旧約聖書の中で、血が象徴的に用いられる最も劇的な場面のひとつが出エジプト記の「過越祭」です。
エジプトで奴隷だったイスラエルの民が解放される前夜、神は彼らに小羊をほふり、その血を家のかもいと門柱に塗るよう命じられました。
血のしるしを見たとき、滅びをもたらす災いはその家を過ぎ越す、と告げられたのです(出エジプト記12章)。
この出来事は単なる歴史的事件ではなく、血が命を守り、新しい共同体を生み出す根源的な象徴となりました。
そしてこの視点を、千島・森下学説の「赤血球=万能細胞」という理解と重ね合わせると、血が命を生み出す仕組みそのものを深く理解する手がかりとなります。
血のしるしは命のしるし
過越祭の夜、血が家の入り口を守るしるしとなり、血がなければその家には災いが臨み、血が塗られていれば命が守られました。
レビ記17章11節の「肉の命は血にある」という言葉がここでも響きます。
血は単なる体液ではなく、命そのものの象徴です。血を通して神と人との契約が結ばれ、共同体が存続するのです。
赤血球=万能細胞と共同体の誕生
千島・森下学説は、赤血球を万能細胞ととらえます。
赤血球は全身のあらゆる細胞に分化する母体であり、必要に応じて再び赤血球に戻る可逆性を持っています。つまり、血は「命を生み出し続ける源泉」です。
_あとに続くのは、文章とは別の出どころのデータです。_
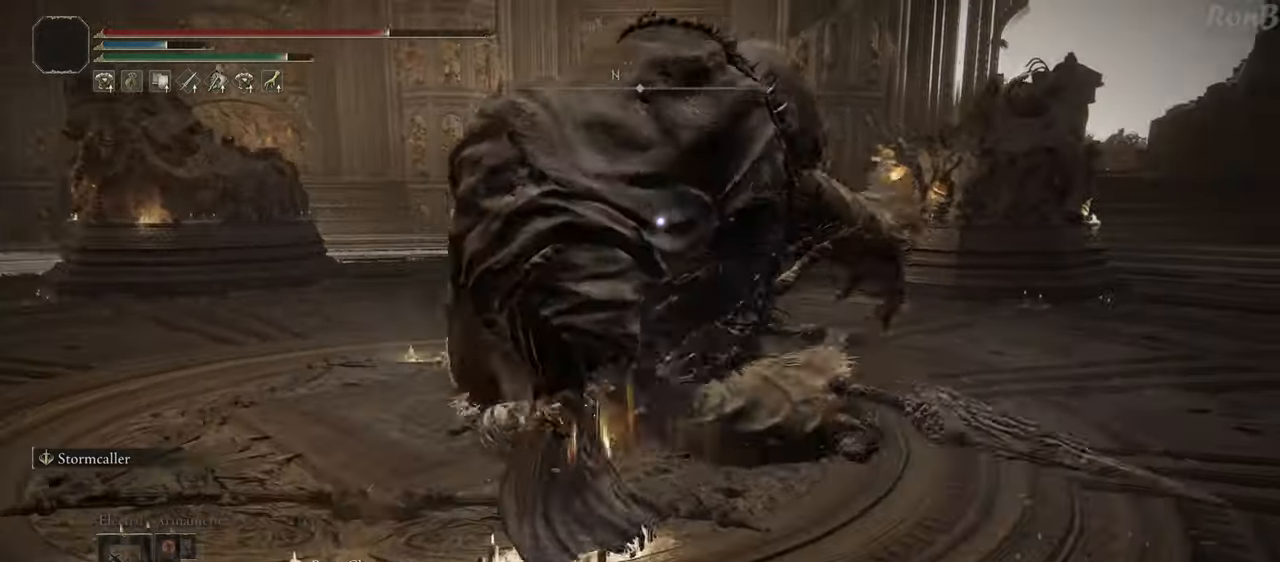
{"buttons": [], "left_stick": "center", "right_stick": "center", "events": [[50, "CIRCLE", "up"], [467, "left_stick", "center"]]}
過越祭の血が新しいイスラエル共同体の誕生を守ったように、赤血球は新しい細胞を絶えず生み出し、体を保ち続けます。
血は単なる維持のためのものではなく、新しい命を生み出す力を持っているのです。
イエスの血による新しい契約
新約聖書では、この過越祭の出来事はイエスの十字架によって成就します。
最後の晩餐でイエスは杯をとり、弟子たちにこう言われました。
これは、罪のゆるしを得させるようにと、多くの人のために流すわたしの契約の血である。 (マタイ福音書26章28節)
小羊の血がイスラエルを救ったように、イエスの血は全人類を罪から救う契約の血となりました。ここでも血は命を新しく生み出す原理として働いています。
千島・森下学説的に言えば、赤血球=万能細胞が新しい細胞を生み出すように、イエスの血は新しい命の共同体を生み出す源泉となったのです。
血がつなぐ刷新の循環
出エジプトの過越祭 → イエスの十字架 → 信じる者に与えられる新しい命。この流れは「血による命の更新」の歴史的展開です。
そして、これは細胞レベルでも同じ構造を持っています。
古い細胞は血に戻り(可逆性)、
赤血球から新しい細胞が生まれ(分化性)、
腸から新たな血が造られる(造血性)。
血の循環は、肉体の更新と霊的刷新の両面で働いているのです。
結論―血は命を守り、新しい命を生み出す
過越祭の血のしるしは、命を守り、新しい民を誕生させました。
そしてイエスの血は、すべての人に新しい命を与える契約となりました。
千島・森下学説においても、赤血球は万能細胞として全身の命をつくり続けています。
血は命を守るだけではなく、新しい命を絶えず生み出す源泉です。だからこそ聖書は「血は命である」と繰り返し語るのです。
霊的にも肉体的にも、血は命を生み出す神秘的な働きを担っている――それが出エジプトの出来事とキリストの贖い、そして生命科学の視点から見えてくる共通の認識なのです。